Supplied material Start Marker

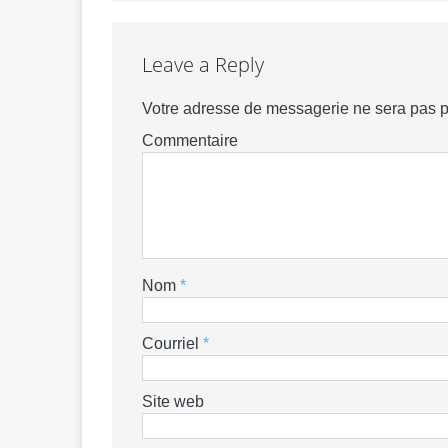
Leave a Reply
Votre adresse de messagerie ne sera pas p
Commentaire
Nom
*
Courriel
*
Site web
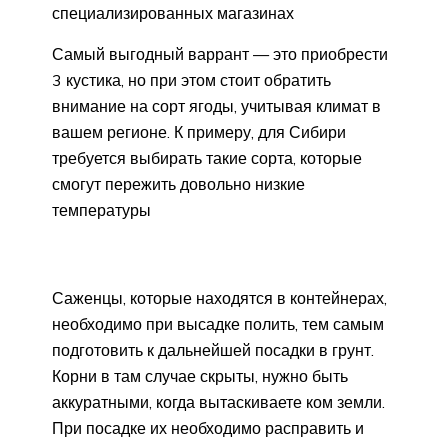
специализированных магазинах
Самый выгодный варрант — это приобрести
3 кустика, но при этом стоит обратить
внимание на сорт ягоды, учитывая климат в
вашем регионе. К примеру, для Сибири
требуется выбирать такие сорта, которые
смогут пережить довольно низкие
температуры
Саженцы, которые находятся в контейнерах,
необходимо при высадке полить, тем самым
подготовить к дальнейшей посадки в грунт.
Корни в там случае скрыты, нужно быть
аккуратными, когда вытаскиваете ком земли.
При посадке их необходимо расправить и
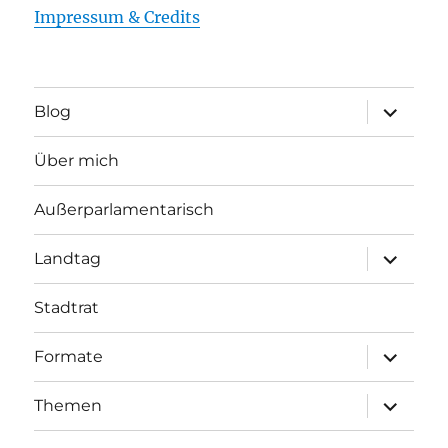
Impressum & Credits
Unterme
Blog
öffnen
Über mich
Außerparlamentarisch
Unterme
Landtag
öffnen
Stadtrat
Unterme
Formate
öffnen
Unterme
Themen
öffnen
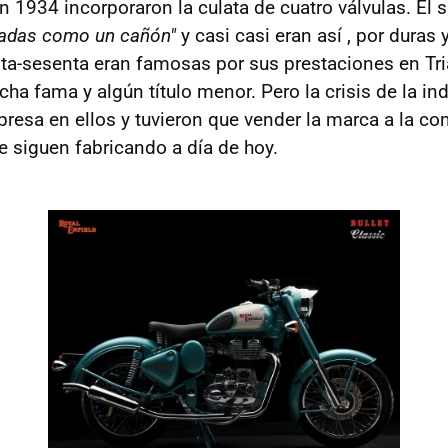
n 1934 incorporaron la culata de cuatro válvulas. El 
cadas como un cañón"
y casi casi eran así , por duras 
ta-sesenta eran famosas por sus prestaciones en Tri
a fama y algún título menor. Pero la crisis de la ind
presa en ellos y tuvieron que vender la marca a la c
 siguen fabricando a día de hoy.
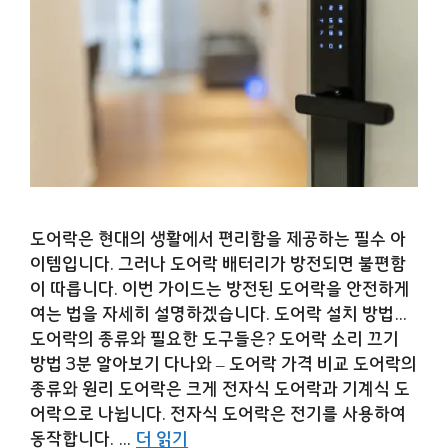
도어락은 현대의 생활에서 편리함을 제공하는 필수 아
이템입니다. 그러나 도어락 배터리가 방전되면 불편함
이 따릅니다. 이번 가이드는 방전된 도어락을 안전하게
여는 법을 자세히 설명하겠습니다. 도어락 설치 방법…
도어락의 종류와 필요한 도구들은? 도어락 소리 끄기
방법 3분 알아보기 다나와 – 도어락 가격 비교 도어락의
종류와 원리 도어락은 크게 전자식 도어락과 기계식 도
어락으로 나뉩니다. 전자식 도어락은 전기를 사용하여
동작합니다. …
더 읽기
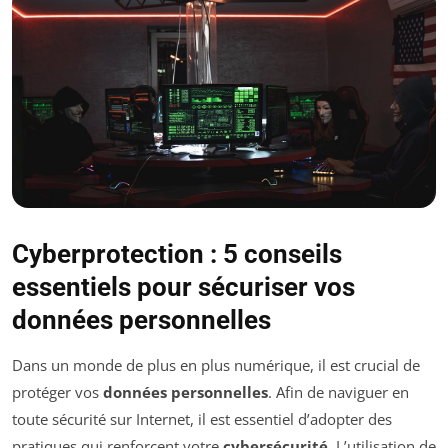
Cyberprotection : 5 conseils
essentiels pour sécuriser vos
données personnelles
Dans un monde de plus en plus numérique, il est crucial de
protéger vos
données personnelles
. Afin de naviguer en
toute sécurité sur Internet, il est essentiel d’adopter des
pratiques qui renforcent votre
cybersécurité
. L’utilisation de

Supplied material End Marker

Work to be completed: Print, exactly and with no pictures, the lines of the listing above starting at the one that has "도어락의 종류와 필요한 도구들은? 도어락 소리 끄기" and ending at the one that has "cybersécurité", both included.

Task result:
도어락의 종류와 필요한 도구들은? 도어락 소리 끄기
방법 3분 알아보기 다나와 – 도어락 가격 비교 도어락의
종류와 원리 도어락은 크게 전자식 도어락과 기계식 도
어락으로 나뉩니다. 전자식 도어락은 전기를 사용하여
동작합니다. …
더 읽기
Cyberprotection : 5 conseils
essentiels pour sécuriser vos
données personnelles
Dans un monde de plus en plus numérique, il est crucial de
protéger vos
données personnelles
. Afin de naviguer en
toute sécurité sur Internet, il est essentiel d’adopter des
pratiques qui renforcent votre
cybersécurité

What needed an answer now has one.